Exercise details
Images in the records should be skipped while the rest is transcribed verbatim.

Study material
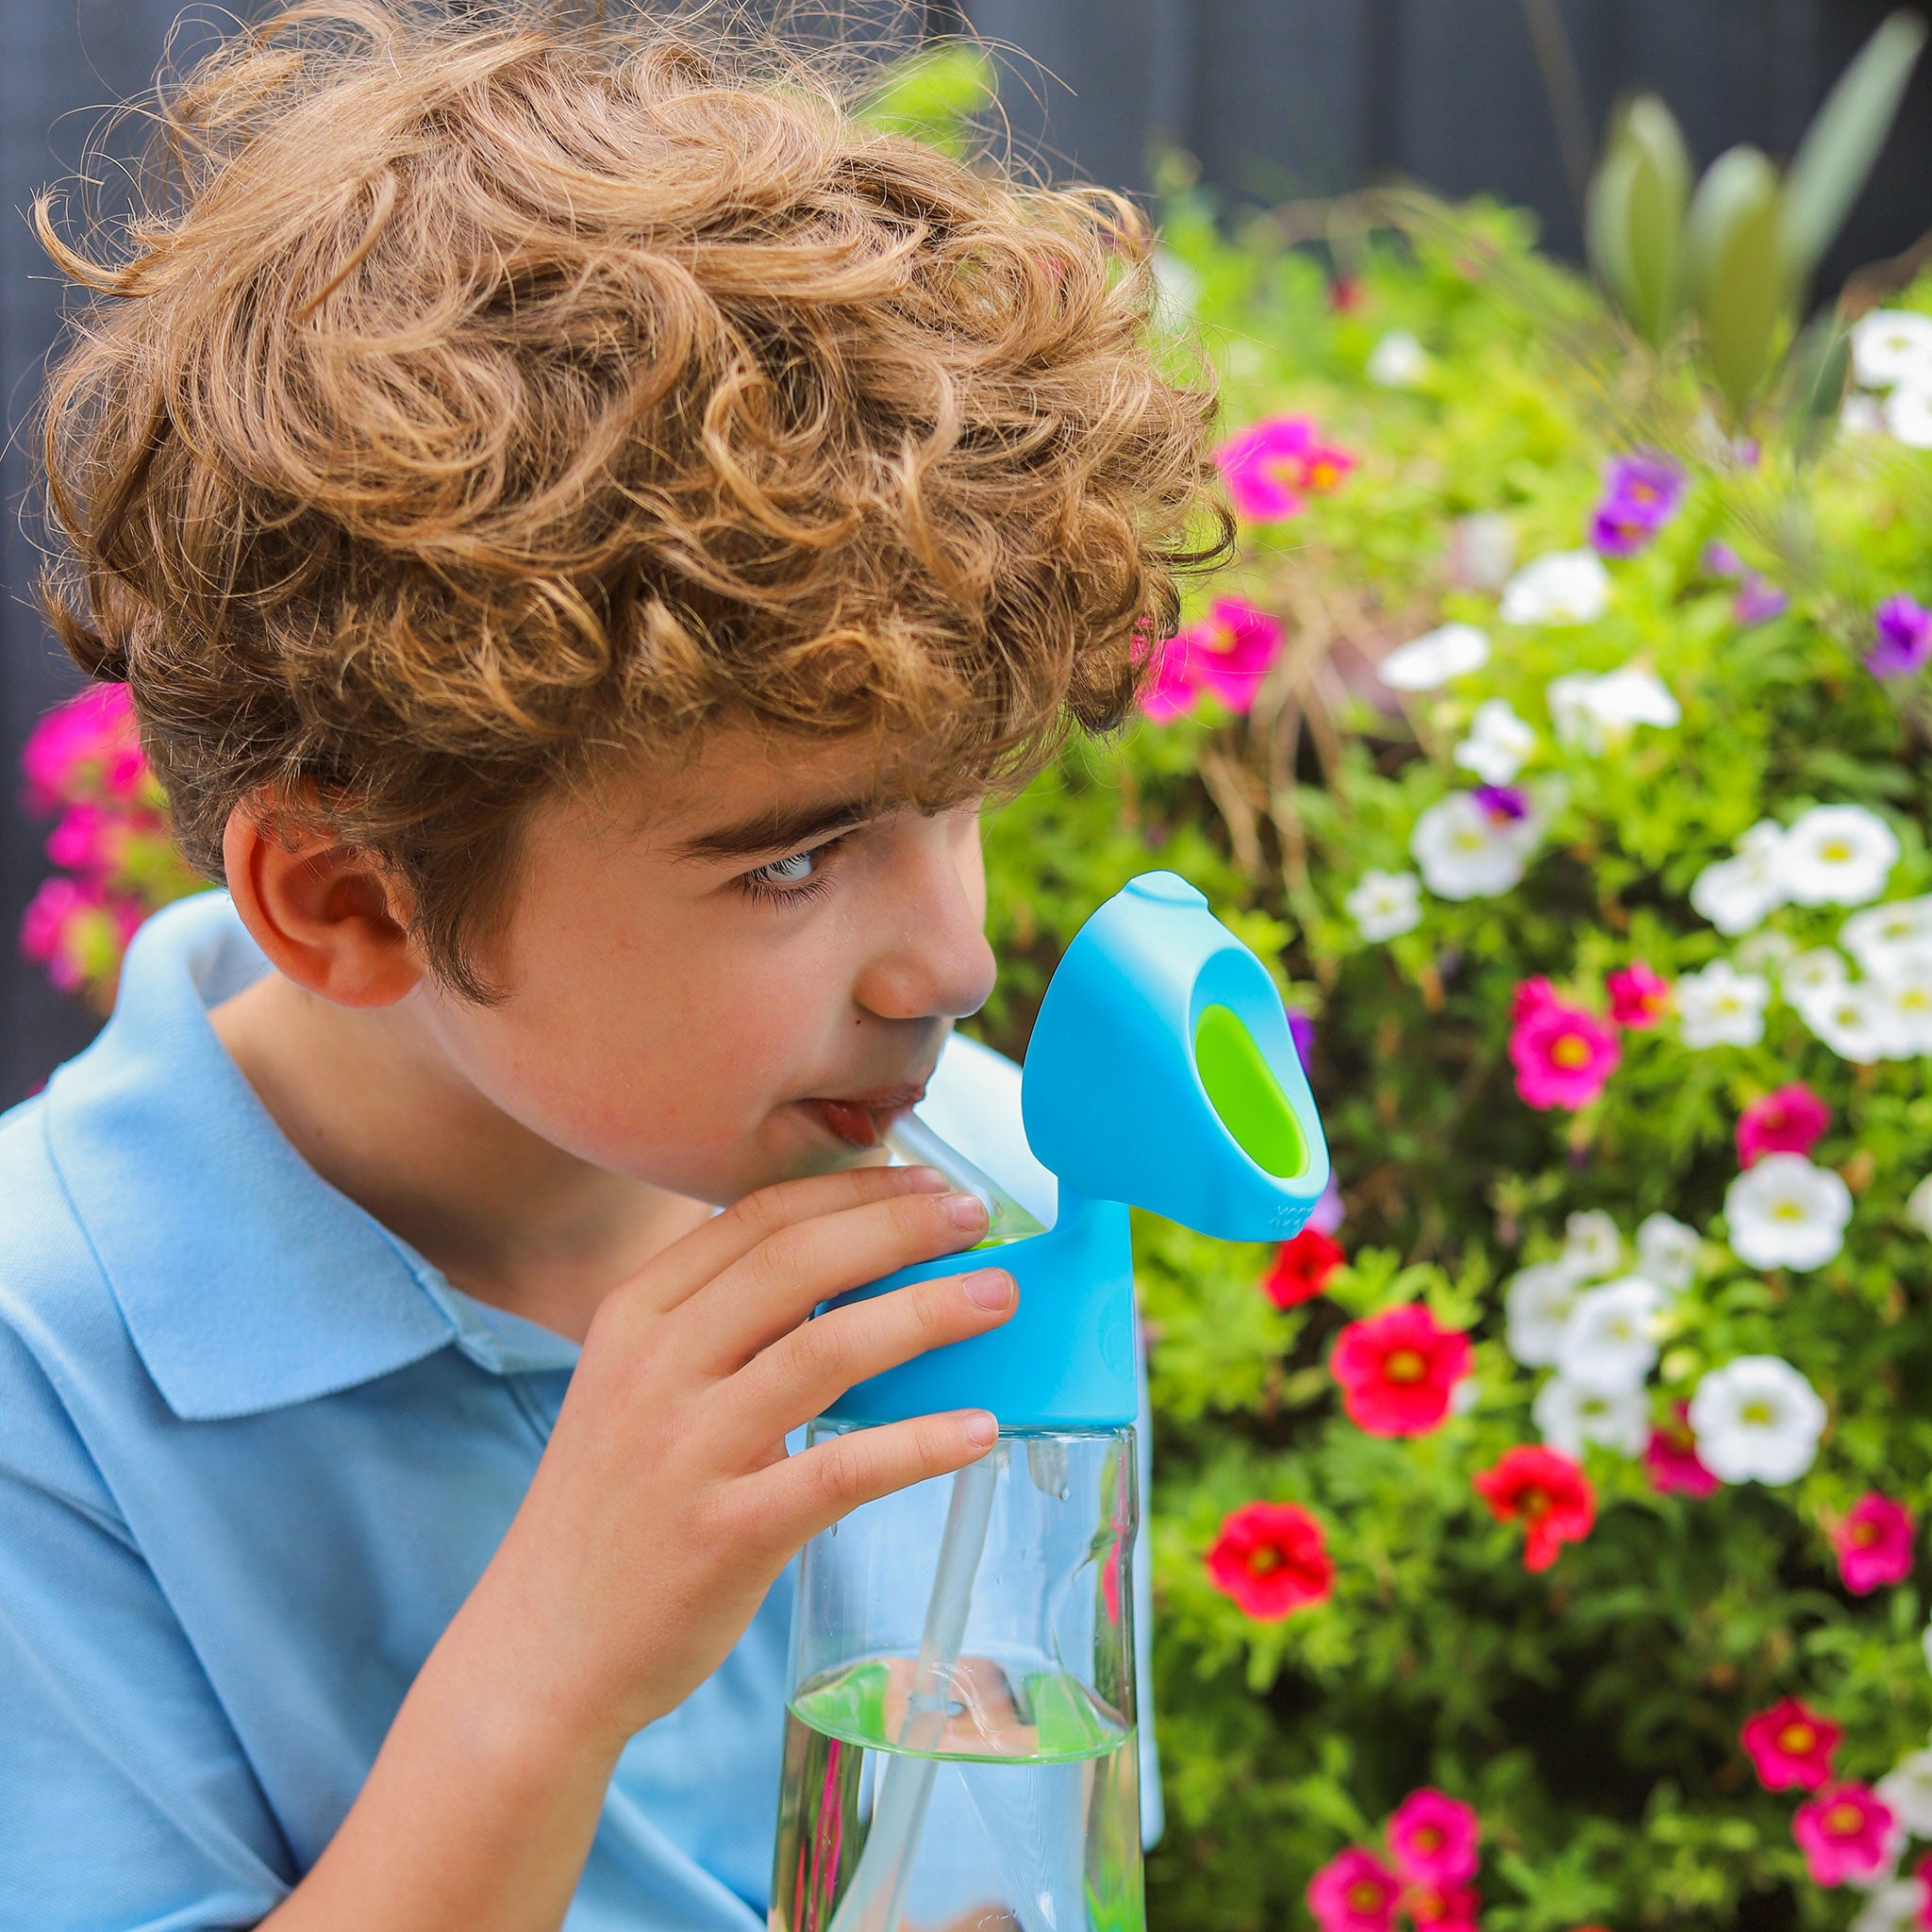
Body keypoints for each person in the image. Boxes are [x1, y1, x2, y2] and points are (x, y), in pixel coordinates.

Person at [0, 5, 1225, 1926]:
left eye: (960, 802)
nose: (954, 963)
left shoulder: (975, 1196)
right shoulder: (42, 1370)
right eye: (798, 859)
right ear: (349, 900)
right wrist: (552, 1666)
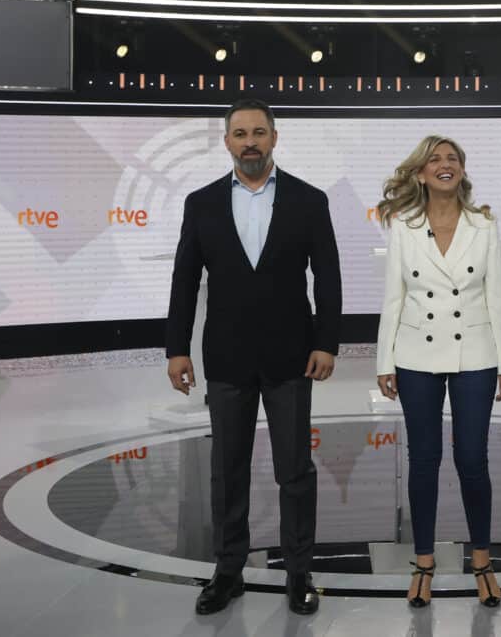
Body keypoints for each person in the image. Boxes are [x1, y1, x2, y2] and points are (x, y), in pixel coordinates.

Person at [165, 98, 342, 616]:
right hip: (226, 359)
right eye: (240, 133)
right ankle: (227, 571)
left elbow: (327, 278)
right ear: (226, 142)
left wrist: (326, 341)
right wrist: (177, 348)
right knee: (228, 471)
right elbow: (184, 282)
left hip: (292, 358)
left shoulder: (310, 201)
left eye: (258, 132)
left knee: (295, 471)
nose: (250, 142)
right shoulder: (200, 203)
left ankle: (299, 573)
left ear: (274, 137)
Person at [374, 135, 501, 608]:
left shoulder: (484, 225)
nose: (444, 164)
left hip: (476, 353)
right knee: (424, 460)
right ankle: (424, 561)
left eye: (452, 158)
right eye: (435, 159)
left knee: (472, 459)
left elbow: (496, 295)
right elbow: (394, 297)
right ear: (420, 173)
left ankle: (481, 559)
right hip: (416, 355)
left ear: (462, 171)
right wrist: (384, 360)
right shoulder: (404, 226)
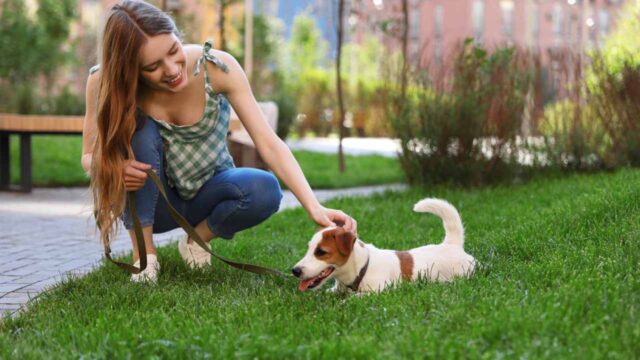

Output of the exercise
Body keypoints for each person in the image. Boxes are [x1, y1, x2, y2] and points are (x, y), in pixel coordinates.

Person at [0, 5, 1225, 1926]:
left eye: (960, 802)
nose: (954, 963)
left shoulder: (975, 1196)
right shoulder: (42, 1370)
right eye: (798, 859)
right ear: (349, 900)
right wrist: (552, 1666)
Body keypoints for each person in the image. Boxes are [x1, y1, x2, y2] and points are (x, y), in pixel coordinates.

Person at [165, 98, 342, 616]:
right hip: (226, 359)
right eye: (240, 133)
right ankle: (227, 571)
left elbow: (327, 278)
right ear: (226, 142)
left wrist: (326, 341)
right wrist: (177, 348)
right knee: (228, 471)
right elbow: (184, 282)
left hip: (292, 358)
left shoulder: (310, 201)
left eye: (258, 132)
left knee: (295, 471)
nose: (250, 142)
right shoulder: (200, 203)
left ankle: (299, 573)
left ear: (274, 137)
Person at [374, 135, 501, 608]:
left shoulder: (484, 225)
nose: (444, 164)
left hip: (476, 353)
right knee: (424, 460)
right ankle: (424, 561)
left eye: (452, 158)
right eye: (435, 159)
left knee: (472, 459)
left elbow: (496, 295)
right elbow: (394, 297)
right ear: (420, 173)
left ankle: (481, 559)
right hip: (416, 355)
left ear: (462, 171)
right wrist: (384, 360)
right shoulder: (404, 226)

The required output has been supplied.